Spectacles, testicles, fags and matches was a ritual used by Servicing Commandos after doing anything they called 'hairy'. It was a completely non-religious act, but strangely comforting. From the jungles of Burma to the foggy plains of Germany, the RAF Servicing Commandos were the men who kept the most advanced aircraft of the RAF flying. Yet there has been very little written about them.

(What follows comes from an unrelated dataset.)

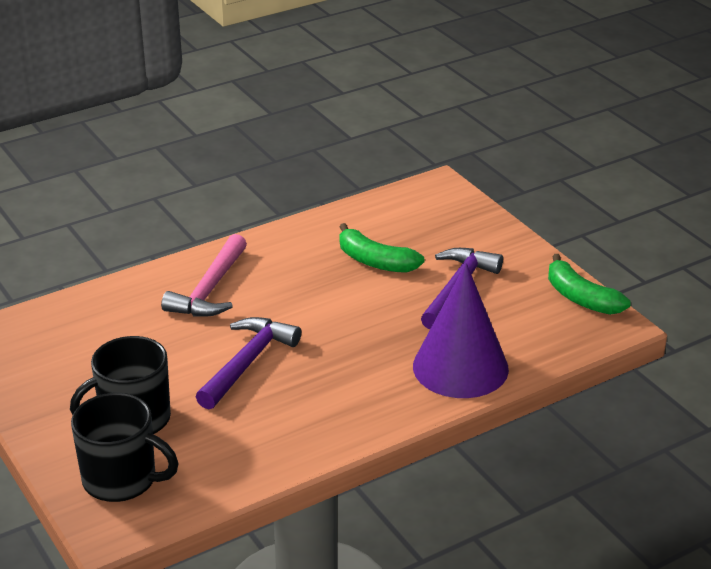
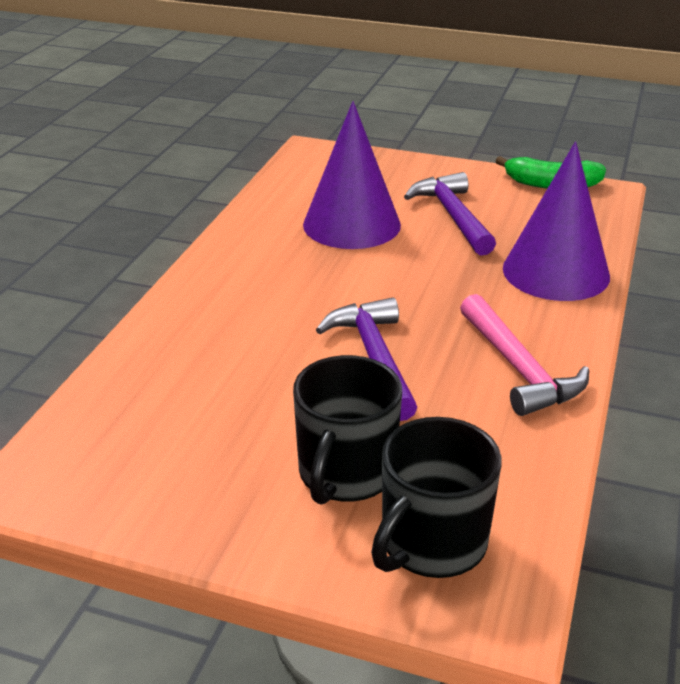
camera: 40 degrees left, 0 degrees up
(122, 480) = (431, 544): black mug -> black mug turned 150 degrees clockwise
(210, 289) = (233, 312): pink hammer -> pink hammer (519, 368)
(375, 261) = (351, 224): green banana -> purple cone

Historians, up to today, are surprised to learn of their existence and astonished to learn of their activities. But without those Units the RAF would have had great difficulty in providing close cover for the forward troops. Without them, the fighter planes would have spent less time in action, destroying the strong points and tanks of a determined enemy. These elite Units serviced and maintained, re-armed and re-fuelled, repaired and recovered the front line aircraft on which so much depended, and did it all immediately behind the most forward troops. Fully trained in the techniques of Combined Operations they could land from the seas on any hostile territory and establish new airstrips almost instantaneously. They are, surprisingly, the Forgotten Men. This is their story told by the men themselves.

About the Author:

TOM ATKINSON had a very interesting life. After serving in the RAF throughout WWII, he spent the next twenty years in the diplomatic service of the Republic of Indonesia, having been in a position to help the young Republic to become established, during the latter part of his RAF service. This is described in his contribution to this book. 

Tom left Indonesia just before the horror of the military take-over in 1965, when a million or so Indonesians were slaughtered. Since then he has been a hotelier in the remote north-west of Scotland, followed by ten years on a small self-sufficient farm in west Wales.

Returning to Scotland, he founded Luath Press, and wrote a series of guide books to his beloved West and North of Scotland.

Later he helped his herbalist daughter to breathe new life into Napiers of Edinburgh, a herbal consultancy established in 1860, and he operated Napiers Mail Order business for three years, before retiring for the third time.